I often find that people seem to take no interest in what the other person has to say. Shouldn’t we give the other person a chance? Could we not conceive that we can learn from others? Why don’t we let them talk or finish what they have to say? Or is it just that we are forgetting to share ideas (share as in give and take not just give, give, give) and believing that there is a lot the other person may have to teach to us if we only give him/her a chance? Or do we think that our views and ideas are simply more important and/or interesting than those of others?
I do a lot of organizational work and thus attend many meetings. I once attended an art summit where we were divided into groups to discuss issues. We picked a moderator who clearly stated that the discussion was not to be dominated by one person (after the first person started to talk for 10 minutes) and that no one could interrupt anyone else (after she was interrupted by two other people).

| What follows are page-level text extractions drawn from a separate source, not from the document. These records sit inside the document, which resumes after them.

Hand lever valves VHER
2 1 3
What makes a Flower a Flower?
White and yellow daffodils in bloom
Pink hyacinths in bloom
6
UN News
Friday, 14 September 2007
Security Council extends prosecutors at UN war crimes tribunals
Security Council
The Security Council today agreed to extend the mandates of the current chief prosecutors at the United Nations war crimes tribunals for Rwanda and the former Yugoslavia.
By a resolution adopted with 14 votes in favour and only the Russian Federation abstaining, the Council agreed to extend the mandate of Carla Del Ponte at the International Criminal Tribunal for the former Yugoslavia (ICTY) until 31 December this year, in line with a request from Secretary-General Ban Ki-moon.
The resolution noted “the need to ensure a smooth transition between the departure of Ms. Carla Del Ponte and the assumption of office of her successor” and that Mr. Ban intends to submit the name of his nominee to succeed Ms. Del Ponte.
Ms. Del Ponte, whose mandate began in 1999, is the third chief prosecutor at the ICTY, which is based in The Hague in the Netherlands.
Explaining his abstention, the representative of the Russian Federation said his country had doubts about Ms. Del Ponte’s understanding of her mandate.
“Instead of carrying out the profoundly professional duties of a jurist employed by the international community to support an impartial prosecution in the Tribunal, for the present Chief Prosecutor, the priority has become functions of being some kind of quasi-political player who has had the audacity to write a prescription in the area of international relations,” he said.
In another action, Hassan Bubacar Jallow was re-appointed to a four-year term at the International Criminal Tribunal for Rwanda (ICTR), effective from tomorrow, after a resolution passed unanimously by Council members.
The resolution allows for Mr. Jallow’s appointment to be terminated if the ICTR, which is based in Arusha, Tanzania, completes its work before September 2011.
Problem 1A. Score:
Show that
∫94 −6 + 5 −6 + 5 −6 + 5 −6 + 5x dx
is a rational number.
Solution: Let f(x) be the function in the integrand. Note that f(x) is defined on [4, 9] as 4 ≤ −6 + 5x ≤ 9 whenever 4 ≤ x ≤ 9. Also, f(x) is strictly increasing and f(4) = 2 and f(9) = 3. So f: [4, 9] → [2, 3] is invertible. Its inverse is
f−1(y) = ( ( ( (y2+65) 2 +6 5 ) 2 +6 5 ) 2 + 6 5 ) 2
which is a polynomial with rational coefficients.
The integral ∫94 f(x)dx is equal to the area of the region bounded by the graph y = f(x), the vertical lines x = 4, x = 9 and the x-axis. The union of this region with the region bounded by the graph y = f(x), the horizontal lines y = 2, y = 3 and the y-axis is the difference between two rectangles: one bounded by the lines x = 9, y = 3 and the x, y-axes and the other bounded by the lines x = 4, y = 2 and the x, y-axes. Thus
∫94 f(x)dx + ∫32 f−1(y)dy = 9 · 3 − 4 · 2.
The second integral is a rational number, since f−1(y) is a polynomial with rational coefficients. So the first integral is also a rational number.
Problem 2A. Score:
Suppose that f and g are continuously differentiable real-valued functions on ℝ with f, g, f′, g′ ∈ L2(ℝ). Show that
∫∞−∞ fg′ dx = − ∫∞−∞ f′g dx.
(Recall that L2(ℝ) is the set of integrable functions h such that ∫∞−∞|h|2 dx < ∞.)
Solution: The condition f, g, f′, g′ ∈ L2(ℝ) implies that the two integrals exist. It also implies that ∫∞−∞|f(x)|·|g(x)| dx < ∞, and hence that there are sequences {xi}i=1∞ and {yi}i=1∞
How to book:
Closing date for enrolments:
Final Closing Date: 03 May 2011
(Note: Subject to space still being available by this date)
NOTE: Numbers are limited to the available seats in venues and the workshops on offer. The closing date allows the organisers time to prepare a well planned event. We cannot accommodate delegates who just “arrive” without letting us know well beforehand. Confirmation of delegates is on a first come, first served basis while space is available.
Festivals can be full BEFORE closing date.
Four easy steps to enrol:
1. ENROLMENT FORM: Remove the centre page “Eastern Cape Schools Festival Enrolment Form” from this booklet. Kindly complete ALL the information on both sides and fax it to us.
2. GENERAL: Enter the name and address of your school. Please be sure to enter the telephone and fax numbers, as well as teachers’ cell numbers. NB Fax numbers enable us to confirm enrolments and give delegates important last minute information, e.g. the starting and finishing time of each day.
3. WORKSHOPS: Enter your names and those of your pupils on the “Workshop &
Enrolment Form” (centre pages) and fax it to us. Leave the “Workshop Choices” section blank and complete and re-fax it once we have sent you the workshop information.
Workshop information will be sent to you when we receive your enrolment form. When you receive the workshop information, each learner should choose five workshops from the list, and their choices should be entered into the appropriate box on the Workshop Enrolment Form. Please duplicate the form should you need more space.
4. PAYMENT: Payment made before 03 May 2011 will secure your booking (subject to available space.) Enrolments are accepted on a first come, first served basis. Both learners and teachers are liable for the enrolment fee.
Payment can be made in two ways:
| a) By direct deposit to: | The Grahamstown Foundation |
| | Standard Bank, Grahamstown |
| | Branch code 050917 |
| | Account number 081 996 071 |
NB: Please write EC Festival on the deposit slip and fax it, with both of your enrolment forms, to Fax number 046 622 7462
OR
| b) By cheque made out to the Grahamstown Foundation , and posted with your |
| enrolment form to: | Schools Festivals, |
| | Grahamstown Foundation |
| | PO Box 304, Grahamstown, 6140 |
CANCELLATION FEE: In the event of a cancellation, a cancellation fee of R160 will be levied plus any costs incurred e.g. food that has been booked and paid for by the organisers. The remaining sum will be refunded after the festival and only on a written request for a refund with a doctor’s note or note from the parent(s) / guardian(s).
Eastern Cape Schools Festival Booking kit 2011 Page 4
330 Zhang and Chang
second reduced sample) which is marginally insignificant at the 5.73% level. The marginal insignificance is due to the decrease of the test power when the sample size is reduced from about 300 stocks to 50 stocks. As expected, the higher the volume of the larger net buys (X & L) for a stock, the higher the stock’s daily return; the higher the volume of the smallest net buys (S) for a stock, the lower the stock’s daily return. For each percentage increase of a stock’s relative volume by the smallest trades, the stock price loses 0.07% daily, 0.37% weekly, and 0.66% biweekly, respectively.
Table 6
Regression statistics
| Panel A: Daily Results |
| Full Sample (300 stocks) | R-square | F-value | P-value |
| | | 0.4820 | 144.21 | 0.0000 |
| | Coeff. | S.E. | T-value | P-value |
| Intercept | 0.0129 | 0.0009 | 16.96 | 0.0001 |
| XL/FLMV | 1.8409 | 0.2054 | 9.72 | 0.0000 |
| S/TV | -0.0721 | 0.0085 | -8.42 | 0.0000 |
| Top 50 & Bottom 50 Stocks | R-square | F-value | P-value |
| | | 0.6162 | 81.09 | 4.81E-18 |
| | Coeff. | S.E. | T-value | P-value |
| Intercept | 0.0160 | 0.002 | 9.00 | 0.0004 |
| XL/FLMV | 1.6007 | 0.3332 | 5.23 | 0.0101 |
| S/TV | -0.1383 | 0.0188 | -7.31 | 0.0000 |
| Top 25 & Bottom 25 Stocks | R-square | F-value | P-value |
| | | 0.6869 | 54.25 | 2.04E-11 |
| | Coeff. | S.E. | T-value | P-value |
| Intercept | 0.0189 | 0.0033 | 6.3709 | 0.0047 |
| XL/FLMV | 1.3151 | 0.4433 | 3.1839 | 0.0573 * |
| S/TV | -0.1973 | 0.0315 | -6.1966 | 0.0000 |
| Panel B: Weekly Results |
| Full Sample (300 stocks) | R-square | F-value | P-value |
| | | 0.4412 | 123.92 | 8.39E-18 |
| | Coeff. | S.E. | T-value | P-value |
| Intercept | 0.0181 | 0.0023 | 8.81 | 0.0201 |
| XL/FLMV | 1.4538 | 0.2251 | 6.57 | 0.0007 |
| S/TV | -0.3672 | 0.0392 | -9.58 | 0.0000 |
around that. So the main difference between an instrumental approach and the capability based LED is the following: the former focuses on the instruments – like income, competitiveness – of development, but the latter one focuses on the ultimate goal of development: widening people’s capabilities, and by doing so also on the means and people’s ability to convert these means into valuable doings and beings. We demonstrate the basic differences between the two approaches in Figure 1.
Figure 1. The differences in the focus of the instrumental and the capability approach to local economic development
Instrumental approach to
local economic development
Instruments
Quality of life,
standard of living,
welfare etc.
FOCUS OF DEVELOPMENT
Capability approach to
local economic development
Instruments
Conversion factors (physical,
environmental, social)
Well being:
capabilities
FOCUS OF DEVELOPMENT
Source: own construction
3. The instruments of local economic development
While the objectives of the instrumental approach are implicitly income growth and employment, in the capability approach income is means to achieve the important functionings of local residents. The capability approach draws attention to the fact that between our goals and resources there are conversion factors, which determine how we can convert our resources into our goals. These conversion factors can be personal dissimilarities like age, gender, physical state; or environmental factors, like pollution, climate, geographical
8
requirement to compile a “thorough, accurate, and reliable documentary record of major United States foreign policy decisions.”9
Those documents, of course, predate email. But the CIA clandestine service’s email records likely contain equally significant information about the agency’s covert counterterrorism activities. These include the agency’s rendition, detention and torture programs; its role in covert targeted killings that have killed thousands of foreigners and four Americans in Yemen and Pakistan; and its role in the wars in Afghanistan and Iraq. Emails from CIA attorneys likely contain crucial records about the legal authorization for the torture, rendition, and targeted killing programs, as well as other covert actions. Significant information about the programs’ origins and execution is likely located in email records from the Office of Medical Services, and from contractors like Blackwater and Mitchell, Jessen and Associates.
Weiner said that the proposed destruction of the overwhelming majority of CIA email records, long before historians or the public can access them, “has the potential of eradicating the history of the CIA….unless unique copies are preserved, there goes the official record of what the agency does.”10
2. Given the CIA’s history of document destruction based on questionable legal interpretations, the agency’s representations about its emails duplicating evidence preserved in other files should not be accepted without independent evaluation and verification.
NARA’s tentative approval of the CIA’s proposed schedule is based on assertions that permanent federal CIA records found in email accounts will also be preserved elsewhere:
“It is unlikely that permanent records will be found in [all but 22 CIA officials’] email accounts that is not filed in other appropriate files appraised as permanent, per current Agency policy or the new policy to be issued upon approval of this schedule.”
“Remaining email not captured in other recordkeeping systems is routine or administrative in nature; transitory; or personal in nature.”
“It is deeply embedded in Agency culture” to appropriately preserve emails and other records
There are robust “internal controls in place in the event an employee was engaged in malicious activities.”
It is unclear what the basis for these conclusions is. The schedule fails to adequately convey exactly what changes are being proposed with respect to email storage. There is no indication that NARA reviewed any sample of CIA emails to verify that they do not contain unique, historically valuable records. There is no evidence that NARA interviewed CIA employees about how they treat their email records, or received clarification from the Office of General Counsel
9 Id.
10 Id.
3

Needless to say, the moderator was crowned as the bad guy, but the discussion went very civil and very productive.
We have tried that in many meetings within the Iranian community, and I am very pleased that it often works very well. They are times when people get offended when they are reminded that they should wait for their turn to speak, there are times when people interrupt, but overall they work. It is interesting that when the same people attend a different meeting when there is no moderator or taking turns (specified at the beginning), they keep dominating the conversation and interrupting. The lesson? No matter how well intentioned we are, we need rules to keep in line. That must have been what occurred to humans at some point in history that we have capacity to be just about anything, and that is exactly why we need rules we all agree on and stick to.
I wonder whether there are such rules on CBC for panelists, or it is the host that decides it is best to leave it up to panelists to be as considerate as possible. The latter was close to what happened today; the host left the ladies to waste chunks of time before he moved on to the next question. And guess what? Sometimes they interrupted him too!